You already know perfectly well that smoking is unhealthy. It causes lung cancer, strains the heart, and leads to a host of other serious health problems. The sooner you quit, the sooner you can start reducing the health risks you are facing. Not all of the damage smoking does can be reversed, though. When it comes to keeping your skin healthy, you need to think about quitting sooner rather than later.
Accelerating The Aging Process
Although smoking does a lot of different things to your skin and none of them are good, if you want to boil down its effects to a single sentence, this is it: Smoking makes your skin age faster. This happens due to a number of factors that are both internal and external. The presence of smoke around your face leads to squinting, frowning and other wrinkle-causing activity.
The chemicals that are going into your body when you smoke are causing havoc with your skin’s ability to stand up to that activity. Nicotine is no friend to collagen, the stretchy connective material that keeps your skin smooth. That means that wrinkles appear faster. It also deletes the moisture in your skin and reduces Vitamin A and Vitamin C levels…all necessary to prevent premature aging of your skin.
Slowing Down The Healing Process
All of the poisonous ingredients you introduce to your system when you smoke also makes it harder for your skin to repair itself from all sorts of damage. That means that the UV radiation from direct sunlight will have a greater effect on you (and smoking is worse for your skin than prolonged sun exposure!). More direct forms of damage, such as acne and wounds, will take longer to heal leading to a greater amount of scarring.
Nicotine is a vasoconstrictor, meaning it causes contraction throughout your blood vessels. In your skin, where the ordinary health of individual cells relies on a steady supply of nutrients from your blood, this translates into starvation rations. All it takes is a little extra trauma to damage your skin permanently and it will have a harder time snapping back if you continue to smoke. Smoking even interferes with your sleep habits, robbing you of the natural rest your skin relies on to replenish and repair itself.

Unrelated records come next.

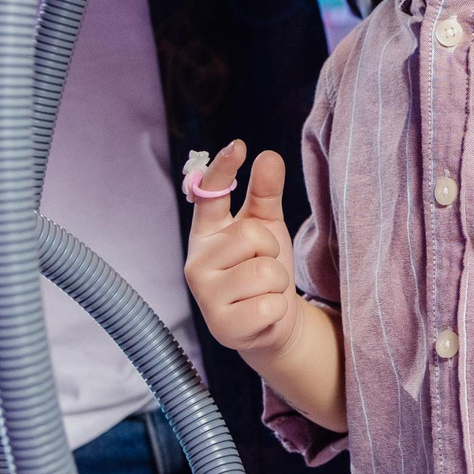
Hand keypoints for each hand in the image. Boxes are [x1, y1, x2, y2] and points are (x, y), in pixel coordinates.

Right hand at [182, 141, 307, 357]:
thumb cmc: (264, 266)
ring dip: (276, 282)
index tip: (238, 147)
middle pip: (250, 235)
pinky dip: (277, 309)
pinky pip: (268, 304)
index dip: (222, 169)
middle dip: (270, 250)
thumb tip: (268, 156)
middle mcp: (196, 261)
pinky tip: (262, 313)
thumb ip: (265, 193)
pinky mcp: (222, 327)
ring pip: (263, 272)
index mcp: (205, 232)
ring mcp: (205, 297)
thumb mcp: (267, 226)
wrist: (272, 322)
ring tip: (263, 291)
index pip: (208, 194)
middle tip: (263, 265)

There is also the issue of psoriasis to worry about. This persistent, scaly skin affliction grows increasingly likely as you get older. Although psoriasis is rarely a pressing health risk, it can be unpleasant and disfiguring. Smoking increases your odds of developing it and it will make psoriasis more severe if you do get it. The longer you smoke, the worse your chances of escaping unscathed.
Increased Risks For Serious Diseases
Beyond the structural damage it causes to your skin, smoking also makes you more susceptible than you want to be to a lot of harmful conditions. Many viral infections that can cause skin problems, such as HPV, occur more frequently in smokers. Besides the increased risk of lung cancer you already know about, smoking also increases your risk for developing squamous cell carcinoma which is a type of skin cancer.
If you are looking to add to the heap of medical evidence that you can use to justify kicking the nicotine habit, skin health is a great place to look. A long-term smoking habit does severe damage to your skin and can lead to lifelong problems you will have to deal with. If you want to preserve your complexion and look your best, giving up tobacco is an excellent idea.